Des perquisitions sont alors menées à son domicile. Elles mettent notamment à jour la somme de 18.000 euros en espèces, conditionnée dans 18 enveloppes de 1000 euros chacune. Interrogé par les enquêteurs, Laurent Ordioni revendique rapidement la propriété de l’argent : il proviendrait, assure-t-il, de l’exploitation illégale de machines à sous, installées dans son établissement.
Deux machines à sous, dissimulées dans une pièce fermée, sont retrouvées sur place. En garde à vue, le trentenaire donne plus de détails. Les machines à sous permettraient d’assurer des ressources financières supplémentaires au bar, en difficulté de trésorerie, et généreraient un revenu mensuel moyen de 4000 à 5000 euros. Il précise face aux enquêteurs en assurer lui-même la maintenance, et en percevoir l’intégralité des recettes.
Son oncle et associé à la tête du bar, Jean-Dominique Ordioni, est placé en garde à vue à son tour. Il y confirme avoir eu connaissance des machines à sous dans l’établissement, sans en avoir lui-même tiré profit.
Des "collecteurs" et des "gestionnaires"
Les deux hommes sont mis en examen. L’analyse de leurs lignes téléphoniques permet de mettre en exergue leurs liens avec plusieurs individus déjà condamnés pour des infractions à la législation sur les jeux : parmi ceux-ci, Alain Pasqualini et Sébastien Romiti, un oncle et son neveu, dirigeants d’un bar à Folelli.
À partir de mars 2019, l’enquête détermine que ces deux derniers effectuent régulièrement des "tournées" dans divers établissements de la région bastiaise. Celles-ci sont menées plusieurs jours à chaque fin de mois, fait remarquer le ministère public. Et plusieurs fois, au terme de ces tournées, les deux hommes sont géolocalisés au domicile de David Costa-Dolesi, à Venzolasca.

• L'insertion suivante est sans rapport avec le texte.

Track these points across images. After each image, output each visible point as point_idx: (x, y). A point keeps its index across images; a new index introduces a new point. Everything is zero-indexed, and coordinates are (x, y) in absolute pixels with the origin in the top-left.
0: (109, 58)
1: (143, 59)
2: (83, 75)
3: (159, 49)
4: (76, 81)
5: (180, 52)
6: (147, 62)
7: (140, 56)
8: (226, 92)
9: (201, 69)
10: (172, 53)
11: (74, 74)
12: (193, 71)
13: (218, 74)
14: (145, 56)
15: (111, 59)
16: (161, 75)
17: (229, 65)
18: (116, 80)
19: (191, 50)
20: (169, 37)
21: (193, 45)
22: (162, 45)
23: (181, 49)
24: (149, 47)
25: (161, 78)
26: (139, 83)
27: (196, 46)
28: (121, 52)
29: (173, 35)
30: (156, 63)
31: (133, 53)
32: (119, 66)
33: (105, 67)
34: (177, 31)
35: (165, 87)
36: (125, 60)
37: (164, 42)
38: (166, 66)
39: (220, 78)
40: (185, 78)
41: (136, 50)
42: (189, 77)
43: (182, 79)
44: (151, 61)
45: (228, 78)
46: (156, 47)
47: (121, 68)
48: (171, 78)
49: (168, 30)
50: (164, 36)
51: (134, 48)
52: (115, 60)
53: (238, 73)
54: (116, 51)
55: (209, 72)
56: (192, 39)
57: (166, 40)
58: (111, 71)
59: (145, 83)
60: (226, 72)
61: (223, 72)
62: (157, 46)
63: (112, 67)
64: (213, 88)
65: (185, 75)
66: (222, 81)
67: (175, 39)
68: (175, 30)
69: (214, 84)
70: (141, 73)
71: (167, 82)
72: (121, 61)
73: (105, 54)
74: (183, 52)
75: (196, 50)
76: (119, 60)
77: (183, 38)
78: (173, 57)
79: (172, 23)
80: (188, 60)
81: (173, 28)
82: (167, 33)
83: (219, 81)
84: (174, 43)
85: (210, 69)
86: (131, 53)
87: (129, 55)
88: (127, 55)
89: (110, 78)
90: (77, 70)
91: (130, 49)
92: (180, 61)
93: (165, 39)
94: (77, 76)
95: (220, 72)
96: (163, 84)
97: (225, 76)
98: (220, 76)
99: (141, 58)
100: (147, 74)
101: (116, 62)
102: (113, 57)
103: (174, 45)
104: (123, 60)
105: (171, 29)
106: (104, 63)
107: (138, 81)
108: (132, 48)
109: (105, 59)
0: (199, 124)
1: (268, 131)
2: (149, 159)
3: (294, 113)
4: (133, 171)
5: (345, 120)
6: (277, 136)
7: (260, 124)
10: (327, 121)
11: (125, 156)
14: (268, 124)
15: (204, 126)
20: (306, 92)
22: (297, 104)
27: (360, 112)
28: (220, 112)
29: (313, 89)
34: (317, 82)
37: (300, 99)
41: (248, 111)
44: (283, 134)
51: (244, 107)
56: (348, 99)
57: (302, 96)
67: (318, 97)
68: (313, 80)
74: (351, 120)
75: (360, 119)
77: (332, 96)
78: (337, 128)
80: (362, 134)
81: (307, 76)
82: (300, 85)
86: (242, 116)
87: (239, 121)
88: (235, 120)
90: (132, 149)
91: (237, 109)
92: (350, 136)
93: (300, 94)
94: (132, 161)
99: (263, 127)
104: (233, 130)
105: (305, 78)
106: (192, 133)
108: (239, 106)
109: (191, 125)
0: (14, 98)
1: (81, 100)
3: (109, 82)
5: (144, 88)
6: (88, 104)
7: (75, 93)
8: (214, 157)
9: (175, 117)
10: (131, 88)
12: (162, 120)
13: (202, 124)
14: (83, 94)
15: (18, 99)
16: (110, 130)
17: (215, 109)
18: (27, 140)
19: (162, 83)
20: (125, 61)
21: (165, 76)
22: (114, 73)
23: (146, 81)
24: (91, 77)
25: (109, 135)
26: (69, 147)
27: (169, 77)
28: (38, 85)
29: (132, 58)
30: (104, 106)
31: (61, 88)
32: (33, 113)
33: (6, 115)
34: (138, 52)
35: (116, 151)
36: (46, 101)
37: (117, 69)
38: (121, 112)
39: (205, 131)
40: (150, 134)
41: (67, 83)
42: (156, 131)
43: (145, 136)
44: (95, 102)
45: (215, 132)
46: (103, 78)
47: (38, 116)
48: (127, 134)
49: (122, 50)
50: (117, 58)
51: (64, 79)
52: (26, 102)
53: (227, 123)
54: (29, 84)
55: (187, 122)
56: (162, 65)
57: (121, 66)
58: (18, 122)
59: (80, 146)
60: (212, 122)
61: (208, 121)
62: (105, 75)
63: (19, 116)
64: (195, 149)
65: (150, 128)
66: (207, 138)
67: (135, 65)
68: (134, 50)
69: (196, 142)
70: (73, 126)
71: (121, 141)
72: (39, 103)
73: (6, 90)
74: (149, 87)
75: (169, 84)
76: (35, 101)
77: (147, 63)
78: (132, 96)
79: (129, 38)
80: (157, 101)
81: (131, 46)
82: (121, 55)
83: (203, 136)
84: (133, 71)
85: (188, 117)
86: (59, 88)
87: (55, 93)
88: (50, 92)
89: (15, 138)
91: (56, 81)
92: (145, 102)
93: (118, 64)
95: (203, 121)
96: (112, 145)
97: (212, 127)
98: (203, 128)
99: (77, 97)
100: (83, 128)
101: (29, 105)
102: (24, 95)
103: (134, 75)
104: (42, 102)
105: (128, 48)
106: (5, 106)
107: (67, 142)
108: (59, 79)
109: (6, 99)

Pour les enquêteurs, cela fait peu de doute : les actions et communications interceptées d’Alain Pasqualini et Sébastien Romiti sont celles de deux hommes qui se comportent comme les gestionnaires et comptables "d’une flotte de machines à sous placées dans les débits de boissons de l’agglomération bastiaise."
Les investigations font aussi état de plusieurs personnes au service de l’oncle et du neveu dans cette affaire : Manuel Silva Simoes, que les enquêteurs désignent comme un homme de main, en charge notamment des livraisons de machines à sous dans les différents bars ; Pedro Azevedo, qui aurait toujours selon les enquêteurs été un livreur, mécanicien et réparateur des machines ; et Pascal Pietri, présenté comme un "collecteur des gains", relais d'Alain Pasqualini et Sébastien Romiti en Plaine orientale.

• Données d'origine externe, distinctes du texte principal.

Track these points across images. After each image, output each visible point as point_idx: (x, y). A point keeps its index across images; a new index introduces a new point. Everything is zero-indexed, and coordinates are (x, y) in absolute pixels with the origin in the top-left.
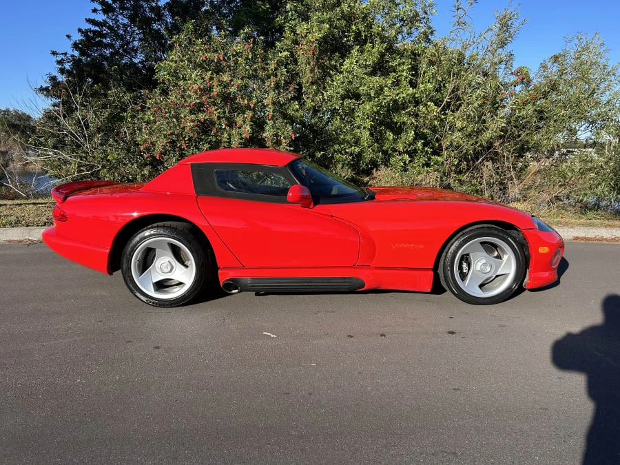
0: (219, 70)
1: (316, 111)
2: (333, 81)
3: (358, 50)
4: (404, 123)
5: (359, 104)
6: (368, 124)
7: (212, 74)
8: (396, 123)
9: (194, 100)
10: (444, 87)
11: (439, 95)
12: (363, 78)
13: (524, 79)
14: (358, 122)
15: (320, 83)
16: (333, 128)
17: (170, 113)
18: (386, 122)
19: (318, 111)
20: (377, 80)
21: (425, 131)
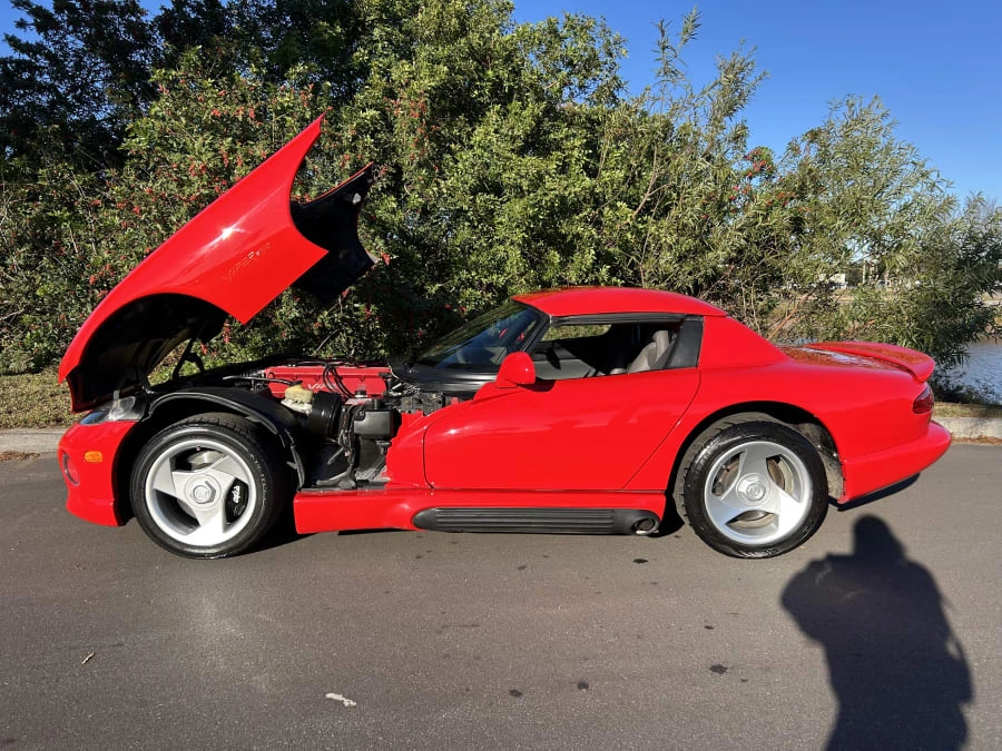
0: (246, 136)
1: (425, 212)
2: (456, 162)
3: (498, 112)
4: (578, 236)
5: (502, 202)
6: (519, 236)
7: (234, 142)
8: (565, 236)
9: (197, 188)
10: (640, 176)
11: (632, 191)
12: (509, 159)
13: (764, 167)
14: (501, 233)
15: (434, 165)
16: (458, 242)
17: (149, 213)
18: (546, 235)
19: (430, 213)
20: (531, 162)
21: (611, 250)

David Costa-Dolesi est lui désigné par la justice comme le commanditaire de ce réseau de machine à sous. C’est à son domicile que les "collecteurs" suspectés se rendent ainsi régulièrement au terme de leurs "tournées". C’est aussi lui qui est plusieurs fois mentionné dans des conversations téléphoniques enregistrées entre les autres prévenus.
34 machines à sous saisies
Fin novembre 2019, une large opération est diligentée. Elle conduit à la saisie de 34 machines à sous dans 15 établissements différents. La tenue d’une vingtaine de gardes à vue mène à l’interpellation du neuvième prévenu, François Fani, gérant d’un bar à Vescovato. Lui nie face aux enquêteurs toute implication dans des exploitations de machines à sous, et en avoir récemment possédé dans son établissement.
Dans cette affaire, outre Laurent Ordioni qui a reconnu posséder deux machines à sous dès son interpellation, un seul homme, Pedro Azedavo, a reconnu sa participation active dans les faits qui lui sont reprochés.
Maçon d’origine portugaise, il a expliqué aux enquêteurs avoir d’abord importé pour son compte des machines depuis le Portugal, avant de s’associer. Des déclarations particulièrement fournies, impliquant plusieurs autres prévenus dans ce dossier, sur lesquelles il est finalement revenu, hier, lundi, assumant seul à la barre la responsabilité de l’achat et de l’installation des machines en question.
Le procès est prévu pour se prolonger jusqu’à demain, mercredi 12 juillet. Le délibéré devrait à priori être rendu dans la journée.